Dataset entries
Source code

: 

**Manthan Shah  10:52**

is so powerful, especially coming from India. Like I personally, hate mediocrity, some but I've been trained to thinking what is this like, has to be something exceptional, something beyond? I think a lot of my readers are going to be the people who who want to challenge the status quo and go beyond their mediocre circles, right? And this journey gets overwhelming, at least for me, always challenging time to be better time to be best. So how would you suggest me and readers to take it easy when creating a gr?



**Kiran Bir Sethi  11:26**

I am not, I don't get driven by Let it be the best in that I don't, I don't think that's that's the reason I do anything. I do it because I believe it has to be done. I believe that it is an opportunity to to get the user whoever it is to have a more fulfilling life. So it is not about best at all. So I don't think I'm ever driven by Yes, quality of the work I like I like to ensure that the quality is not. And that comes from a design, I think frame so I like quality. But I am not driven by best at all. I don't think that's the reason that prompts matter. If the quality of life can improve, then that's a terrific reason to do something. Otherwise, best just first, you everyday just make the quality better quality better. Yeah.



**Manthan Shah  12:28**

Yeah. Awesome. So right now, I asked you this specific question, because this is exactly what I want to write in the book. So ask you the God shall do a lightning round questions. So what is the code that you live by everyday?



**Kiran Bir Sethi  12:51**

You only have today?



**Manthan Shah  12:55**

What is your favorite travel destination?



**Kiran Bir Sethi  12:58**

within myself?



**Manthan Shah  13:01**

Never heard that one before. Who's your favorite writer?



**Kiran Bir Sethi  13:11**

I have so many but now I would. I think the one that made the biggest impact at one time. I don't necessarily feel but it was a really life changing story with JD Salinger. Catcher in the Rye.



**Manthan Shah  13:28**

## [Assignment]
Reproduce all of the rows above character for character, changing nothing.

## [Answer to this problem]
Source code

: 

**Manthan Shah  10:52**

is so powerful, especially coming from India. Like I personally, hate mediocrity, some but I've been trained to thinking what is this like, has to be something exceptional, something beyond? I think a lot of my readers are going to be the people who who want to challenge the status quo and go beyond their mediocre circles, right? And this journey gets overwhelming, at least for me, always challenging time to be better time to be best. So how would you suggest me and readers to take it easy when creating a gr?



**Kiran Bir Sethi  11:26**

I am not, I don't get driven by Let it be the best in that I don't, I don't think that's that's the reason I do anything. I do it because I believe it has to be done. I believe that it is an opportunity to to get the user whoever it is to have a more fulfilling life. So it is not about best at all. So I don't think I'm ever driven by Yes, quality of the work I like I like to ensure that the quality is not. And that comes from a design, I think frame so I like quality. But I am not driven by best at all. I don't think that's the reason that prompts matter. If the quality of life can improve, then that's a terrific reason to do something. Otherwise, best just first, you everyday just make the quality better quality better. Yeah.



**Manthan Shah  12:28**

Yeah. Awesome. So right now, I asked you this specific question, because this is exactly what I want to write in the book. So ask you the God shall do a lightning round questions. So what is the code that you live by everyday?



**Kiran Bir Sethi  12:51**

You only have today?



**Manthan Shah  12:55**

What is your favorite travel destination?



**Kiran Bir Sethi  12:58**

within myself?



**Manthan Shah  13:01**

Never heard that one before. Who's your favorite writer?



**Kiran Bir Sethi  13:11**

I have so many but now I would. I think the one that made the biggest impact at one time. I don't necessarily feel but it was a really life changing story with JD Salinger. Catcher in the Rye.



**Manthan Shah  13:28**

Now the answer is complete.